In the Eastern Visayas region, which has with 4.4 million inhabitants, dengue cases have exceeded 10,500 with at least 36 deaths.
To show its support for a government drive against the dreaded disease, the archdiocese has opened church-administered hospitals to dengue patients.
"Catholic schools are also active in programs to reduce dengue cases," Palo Archdiocese spokesman, Father Chris Arthur Militante, said.
On Aug. 6, the Philippine Health Department declared a "national dengue epidemic" due to a spike in cases in July.
Authorities said dengue cases are 98 percent higher than they were in the same period last year.
At least three out of six provinces and two cities in the Eastern Visayas region have issued a "state of calamity" alert because of the disease.
The declarations will pave the way for the release of about US$4 million in health intervention funds to combat the disease in the city of Tacloban alone.
The city saw 750 cases and eight death documented in the last week of July.
On Aug. 9, Samar province, which also declared a "state of calamity," announced a "special non-working holiday" to hold a "search and destroy" operation against mosquito breeding
According to the government's Dengue Surveillance Report, the Western Visayas region has the most number dengue cases at more than 23,300.
Health officials said severe dengue was first recognized in 1950s epidemics in the Philippines and Thailand.
Today, severe dengue affects most Asian and Latin American countries and has become a leading cause of hospitalization and death among children, and even among adults.
A dengue vaccine
, Dengvaxia, was licensed in December 2015 and has been approved by regulatory authorities in 20 countries.

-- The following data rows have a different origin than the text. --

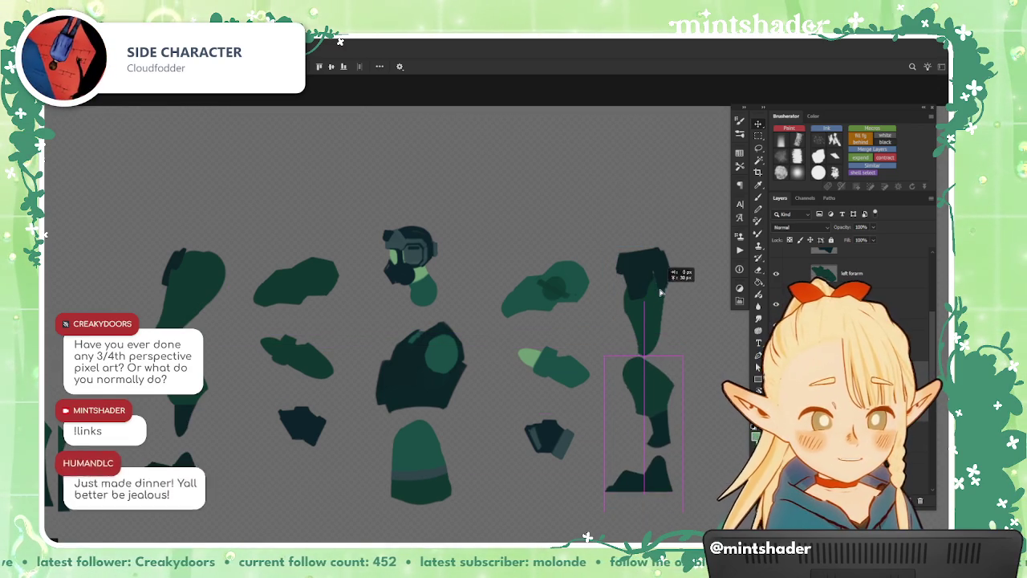
pyautogui.click(656, 262)
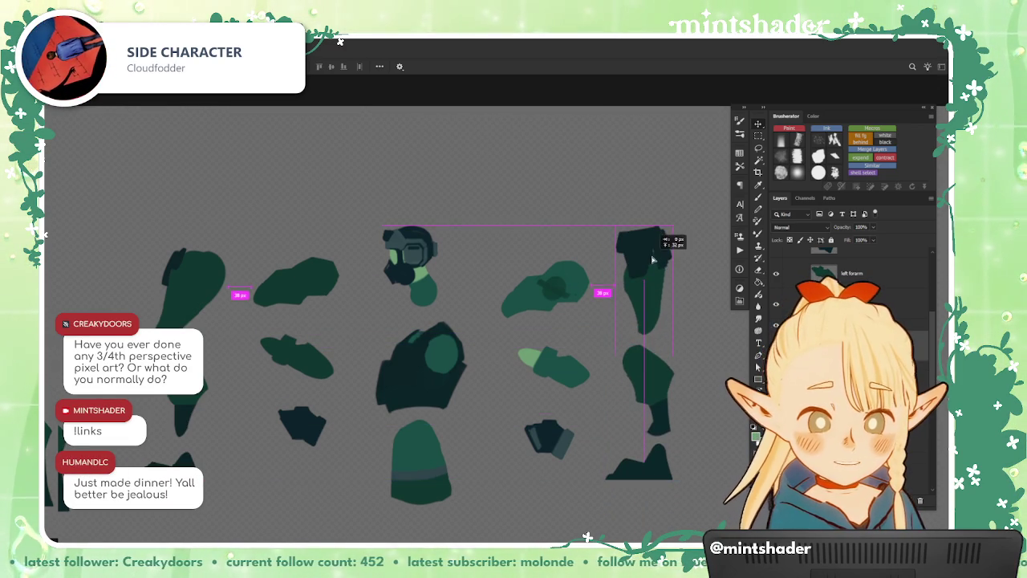
pyautogui.scroll(-2, 462, 420)
pyautogui.scroll(2, 460, 424)
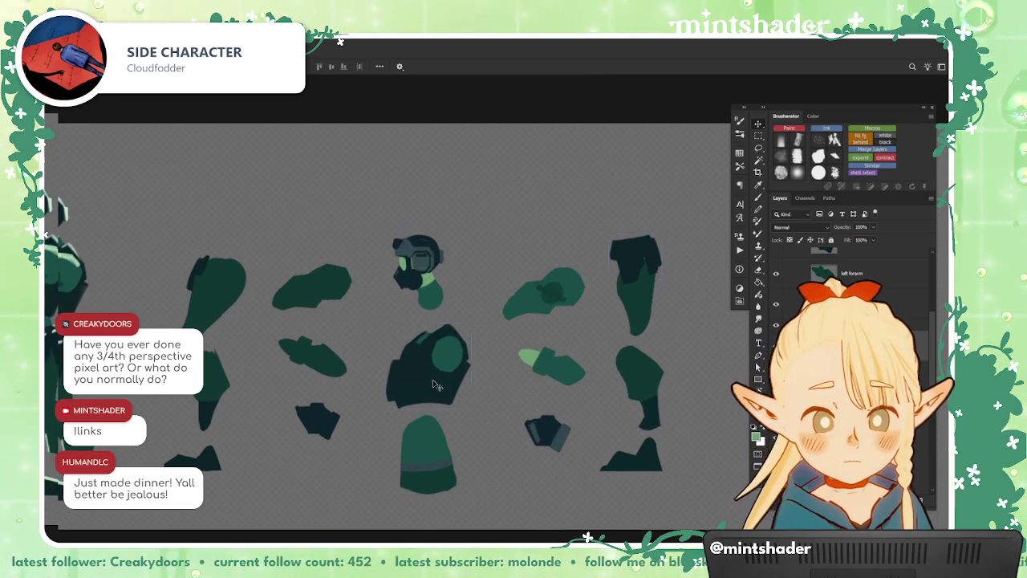
# - Nudge the head, torso, hips and legs pieces into line in the centre column
pyautogui.moveTo(441, 388); pyautogui.dragTo(442, 372)
pyautogui.moveTo(424, 472); pyautogui.dragTo(423, 464)
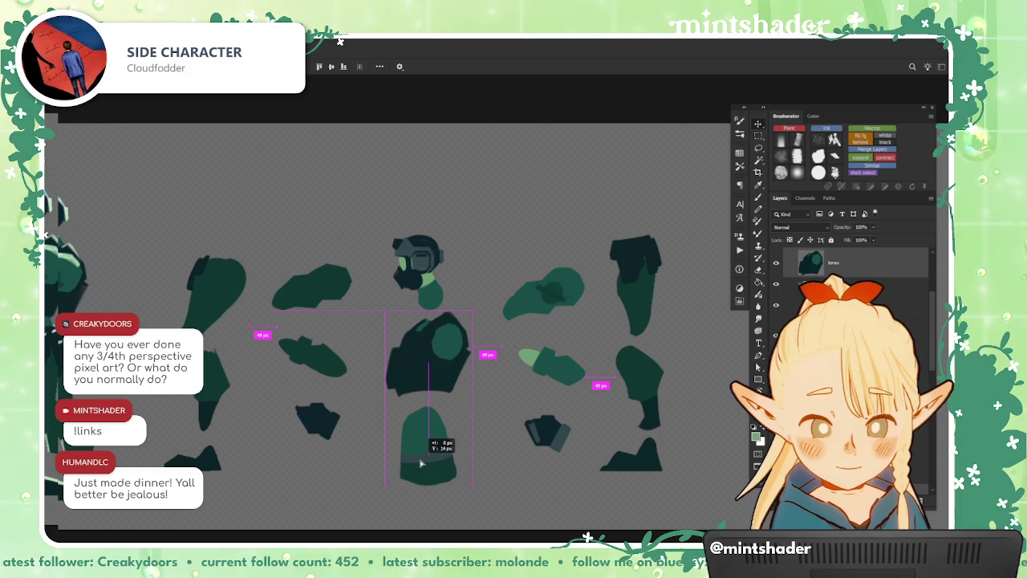
pyautogui.click(427, 285)
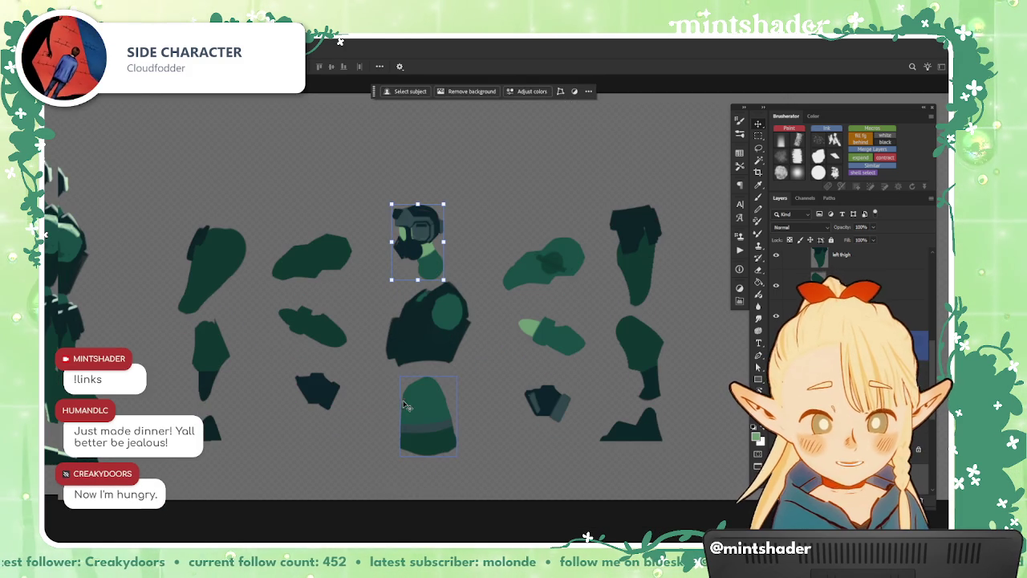
pyautogui.moveTo(410, 425); pyautogui.dragTo(482, 422)
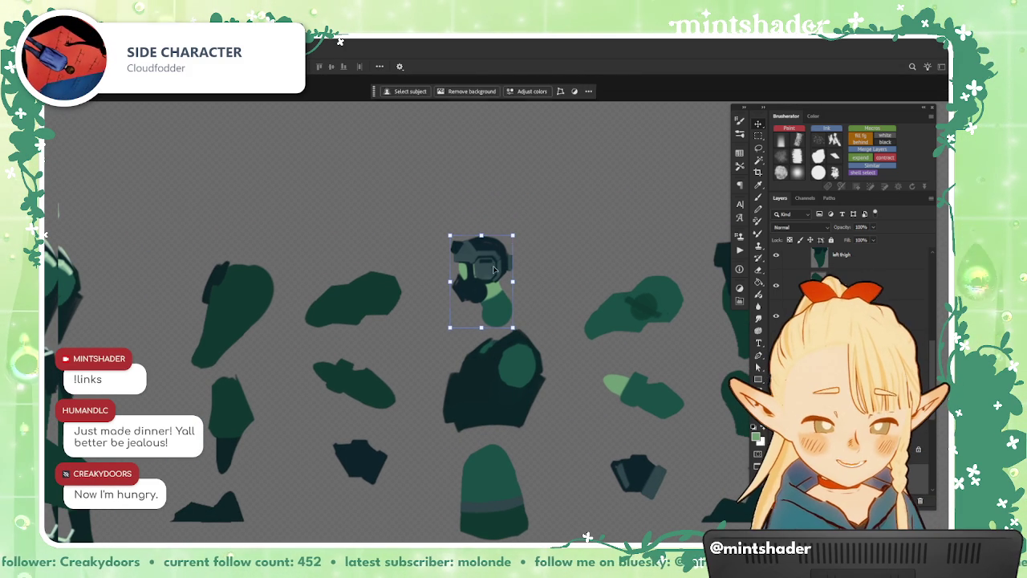
pyautogui.moveTo(493, 269); pyautogui.dragTo(493, 247)
pyautogui.moveTo(503, 391); pyautogui.dragTo(501, 379)
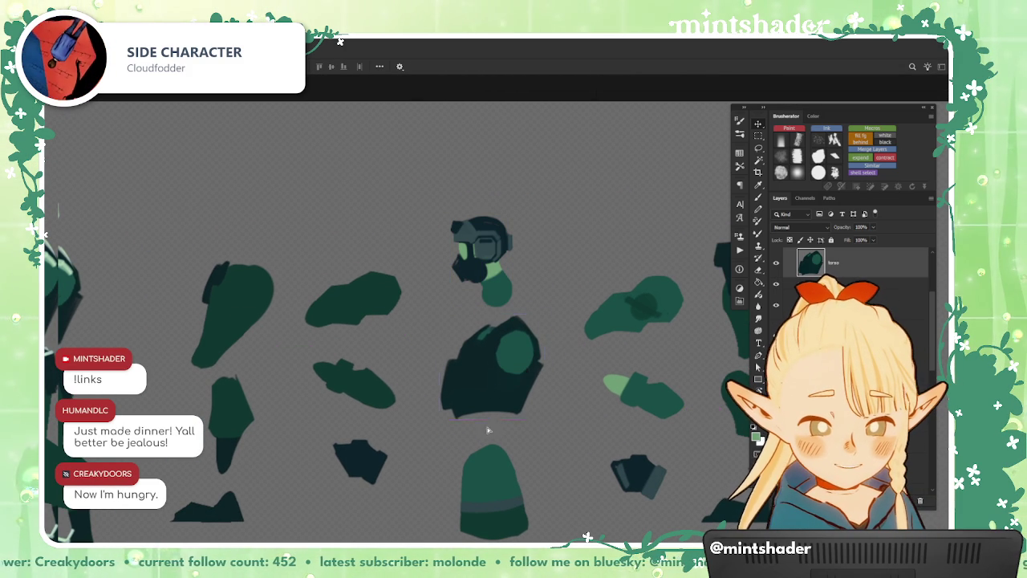
pyautogui.moveTo(492, 503); pyautogui.dragTo(493, 482)
# - Collapse the spritesheet copy group in the Layers panel
pyautogui.scroll(-2, 494, 480)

When introduced in the Philippines, it caused controversy after it was found it can increase the risk of a more severe type of dengue.
The vaccine, however, was already given to over 80,000 schoolchildren
before its use was stopped in 2017 after at least 142 people, mostly children, died after reportedly receiving the vaccine.
The virus is carried by female mosquitoes mainly of the species Aedes aegypti, and causes flu-like illness that affects infants, young children, and adults.